El poeta tenía una llave para abrir la casa. Cuando la buscaba en la arena traía consigo el océano, su vecino. “No había donde ponerlo”. Por eso, ese vecino “tan grande, desordenado y azul que no cabía en ninguna parte” fue a quedarse “frente a mi ventana” en Isla Negra. Hasta que él mismo se fue, tristemente, por la vereda de la muerte, donde ahora buscan la causa de su despedida.
Llenó la casa de trampas, menos para el Océano. “El hombre en el Océano se disuelve como un ramo de sal”. Se pertrechó adentro con botellas raras y con mascarones terribles, con colecciones absurdas, y con su voz. Su voz era la trampa con la que obsequiaba a los amigos desconocidos y a los famosos; era su guitarra la voz, pero había dentro, en los poemas más lejanos, ecos de su imposible regreso a Cautín. La trampa era para que no conocieran su melancolía. El hombre que viajó para permanecer siempre en el mismo lugar, su memoria, la de Cautín, la de Isla Negra.
El océano era su lágrima innumerable; pero no lo dijo. Dijo sobre el océano: “Allí la semilla no se entierra ni la cáscara se corrompe: el agua es esperma y ovario, revolución cristalina”. Desde esa ventana miraba cómo llegaban a la casa el escritorio y la bruma. Estaba muy lejos, por ejemplo en Tenerife, donde recaló antes de ir a darle su respaldo a Salvador Allende, y únicamente tenía en la mente ese vaivén del mar. Por eso caminaba como un barco viejo. Hacia Isla Negra.
Cuando estás en esa casa donde ahora él es la luz secreta y misteriosa dentro de una carpa en la que científicos dilucidan si lo mató algo más que la tristeza, entiendes que la soledad de hombre que no volvió a Cautín, su pueblo, estaba oculta bajo los sargazos de sus colecciones; él simulaba mirar lo que venía en las manos innumerables del océano (“tablones carcomidos, bolas de vidrio verde o flotadores de corcho, fragmentos de botella ennoblecidos por el oleaje, detritus de cangrejos, caracolas, lapas, objetos devorados, envejecidos por la presión y la insistencia”), pero en realidad lo que aguardaba en algún instante de ese regocijo que le procuraba el mar era la noticia de la inmortalidad.
Esperando esa noticia se cubrió de objetos.

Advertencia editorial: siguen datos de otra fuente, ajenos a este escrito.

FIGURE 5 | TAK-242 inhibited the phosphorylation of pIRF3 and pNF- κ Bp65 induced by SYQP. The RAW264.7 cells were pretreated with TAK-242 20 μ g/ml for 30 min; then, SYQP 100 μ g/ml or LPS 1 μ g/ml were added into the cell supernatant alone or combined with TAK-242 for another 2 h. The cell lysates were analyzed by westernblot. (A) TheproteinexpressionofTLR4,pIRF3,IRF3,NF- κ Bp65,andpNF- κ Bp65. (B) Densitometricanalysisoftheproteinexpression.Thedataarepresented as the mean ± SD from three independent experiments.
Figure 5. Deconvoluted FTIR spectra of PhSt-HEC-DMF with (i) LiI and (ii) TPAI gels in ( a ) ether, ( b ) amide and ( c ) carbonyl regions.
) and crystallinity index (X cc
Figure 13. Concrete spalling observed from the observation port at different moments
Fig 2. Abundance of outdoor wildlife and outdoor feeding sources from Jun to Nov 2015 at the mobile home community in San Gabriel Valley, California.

Es inevitable, en Isla Negra, ir olvidando tanto recodo, tanta cama marina, tanta mesa de luces, tanta hojarasca, para buscar al fin al hombre que ha de morir.

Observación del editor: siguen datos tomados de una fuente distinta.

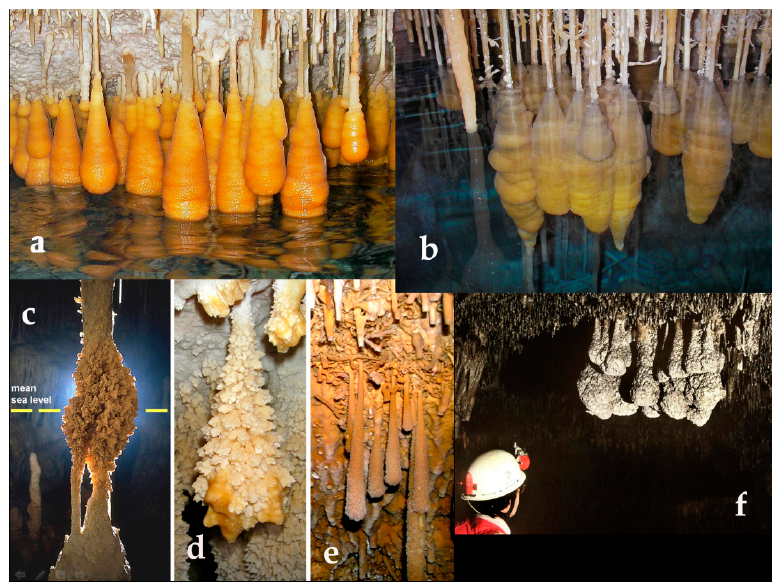
Figure 4. Photos of phreatic overgrowth on a speleothem (POS) in Mallorca. ( a,b ): Modern aragonite POS at Cova des Pas de Vallgornera (Llucmajor, Mallorca). Photos by Tony Merino and Bogdan P. Onac. ( c ) POS at +2.6 m in Cova des Pas de Vallgornera (Llucmajor, Mallorca), dated to MIS 5.5. Photo by Tony Merino. ( d,e ) Some POS at Cova des Pas de Vallgornera (Llucmajor, Mallorca). Photos by Bogdan P. Onac. ( f ) Ancient POS at Coves del Drac (Manacor, Mallorca). Photo by Joaquín Ginés. Rumena cave (Custonaci, Trapani, [6]): A single stalactite was collected at 98 m above sea level within a small cave. Unlike most of the other speleothems from the Mediterranean, which are covered by serpulids, the stalactite Geosciences 2021 , 11 , 77 from the Rumena cave has been encrusted by scleractinian corals (Figure 5g,h). The cross section of the sample revealed the presence of four highstands (MIS 25–37), with the outermost coral overgrowth, which represents the final marine ingression, being dated to 1.12 ± 0.2 Myr through the strontium isotopes ( 87 Sr/ 86 Sr) method. In Italy, the first speleothems sampled for sea level studies were retrieved from 15 submerged caves in the Tyrrhenian Sea (Figures 1 and 5) between 1992 and 1994 [19,63]. Between 2002 and 2017, a couple of studies on speleothems from the Argentarola and Custonaci caves, characterized by an alternation of continental layers, hiatuses, and en- crusting marine organisms allowed the sea level change during MIS 7 [2] and the Middle Pleistocene Transition [6] to be constrained.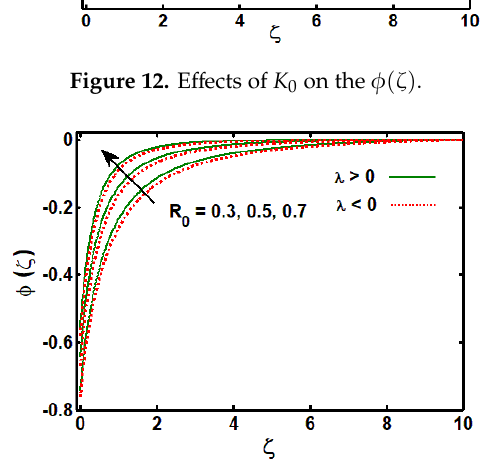
Figure 13. Effects of 𝑹 𝟎 on the 𝝓(𝜻) .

Él creía (como Rafael Alberti) que vivir eternamente consistía en seguir hablando, conversando con el mar o con los hombres, esperar que una dama de blanco y en volandas se lo llevara a otro sitio, donde la conversación fluyera como el regocijo de un niño.
Él lo decía, moriré cantando. En ese libro en el que resume lo que le venía del mar (“Una casa en la arena”,Lumen, 1966, fotos de Sergio Larraín) está pletórico, como si volviera a“Los versos del Capitán”, alrededor la inmortalidad pervive; sin embargo, años más tarde, en 1973 y hasta ahora mismo, a esa casa la convirtieron en un velero triste.

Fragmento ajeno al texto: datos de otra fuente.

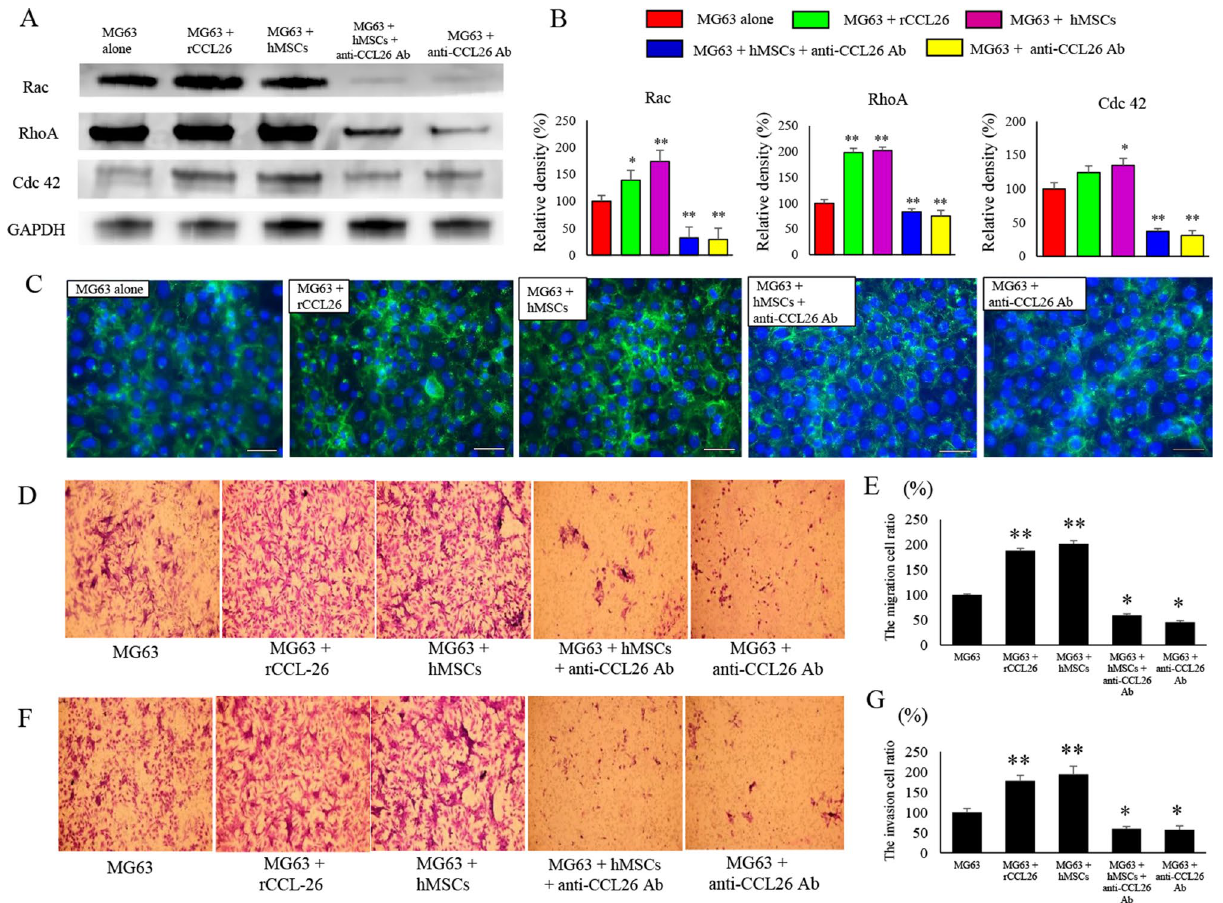
Figure 4. Effects of co-culture condition and administration of rCCL26 or anti-CCL26 Ab on motility of MG63. ( A ) Changes in protein expression of factors related to cell motility. ( B ) The quantification of western blot analysis. Data represents represent the mean ± SD of three independent experiments. ( C ) The influence of co-culture and rCCL26 or anti-CCL26 Ab on actin fiber morphology was evaluated using immunofluorescent imaging. Original magnification, × 400; Scale bars: 50 μm. ( D ) The cell migration of MG63 was assessed in each group at 24 h after the challenge with or without rCCL26 and neutralizing anti-CCL26 Ab. ( E ) The amount of MG63 cells that crossed the membrane was measured. A significant decrease in motility was found in the group given anti-CCL26 Ab. ( F ) The cell invasion in MG63 was assessed in each group after 24 h. ( G ) The amount of the cells of which the membrane with Matrigel was crossed by MG63 was measured. Decreased migration ability was found in the group administered anti-CCL26 Ab. p < 0.05 was considered to indicate significance: (*) p < 0.05, (**) p <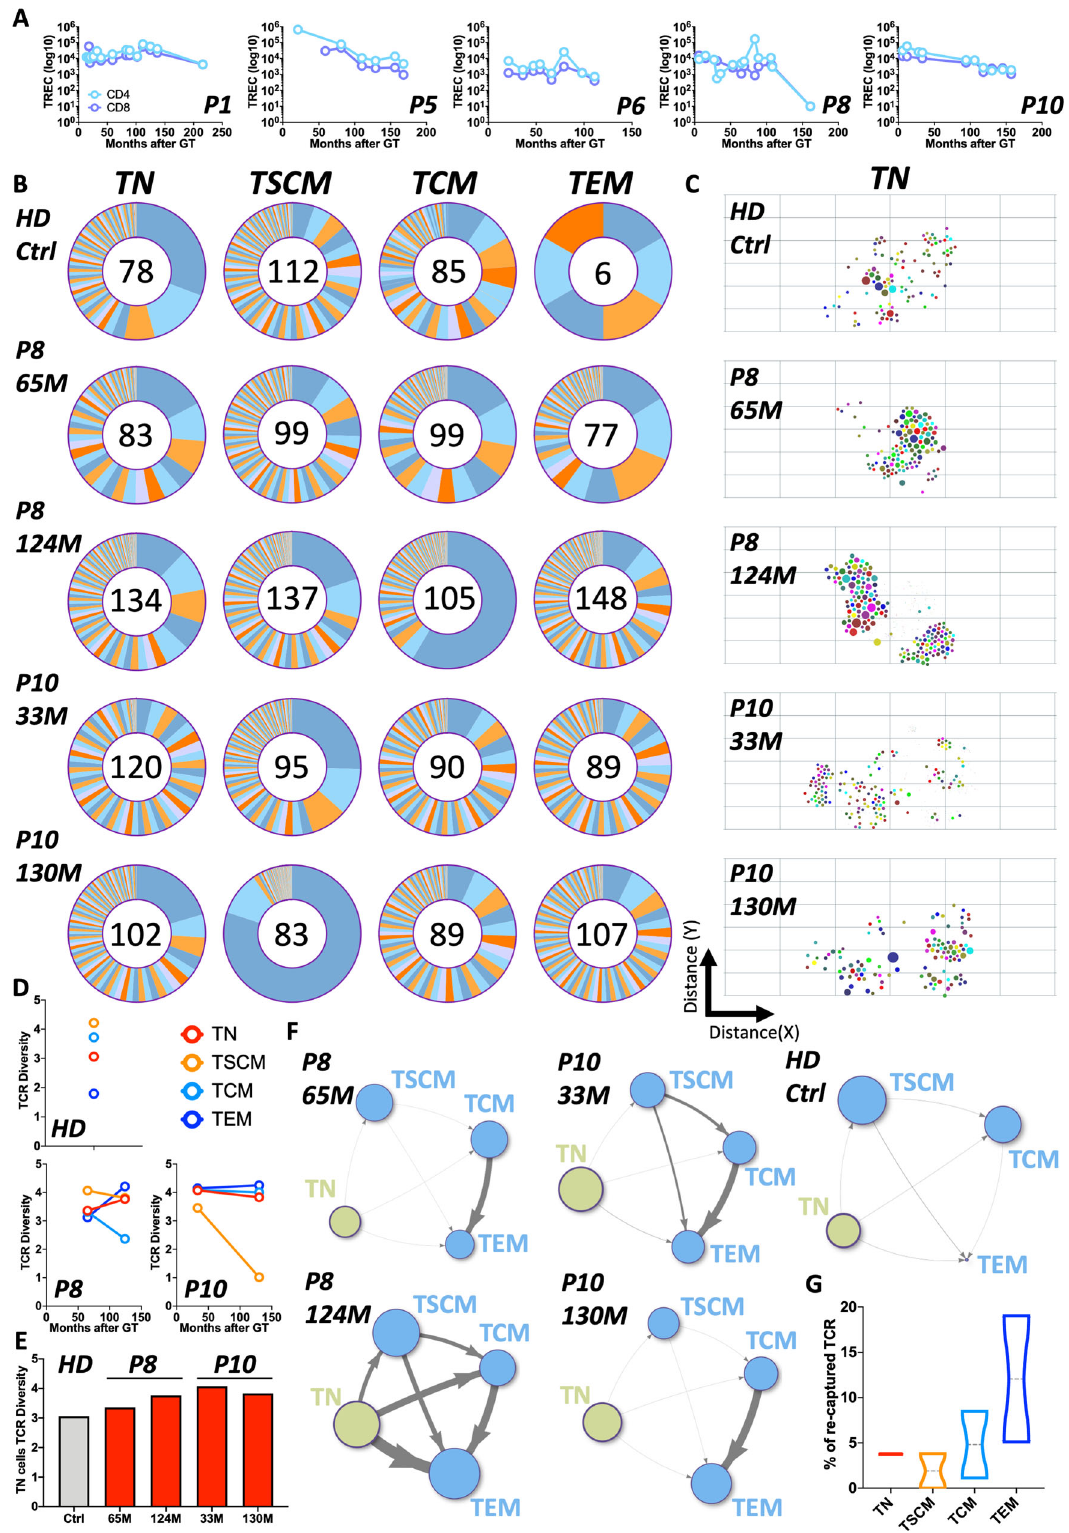
these loci were not preferentially targeted upon CD34 + cells transduction 20,21 and because we do not have evidence for aberrant clonal selection, we can speculate that this could be the result of a physiological positive-selection for clones carrying the vector in genomic locations allowing for optimal transgene expression upon T cell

Murió de tristeza, se dijo entonces, se dice ahora mientras rebuscan los científicos los restos que hablan ante el estímulo de las agujas. Lo envenenaron, quizá; en estos días en que la carpa luminosa sustituye al oleaje que él amó, en medio de la superficie que llenó de ruido para escuchar mejor su silencio, los doctores aspiran a que Neruda, ese cuerpo, les cuente de veras qué pasó.

“Cada uno envejece a su manera y el ancla se sostiene en la soledad como en su nave, con dignidad. Apenas si se le va notando en los brazos el hierro deshojado”.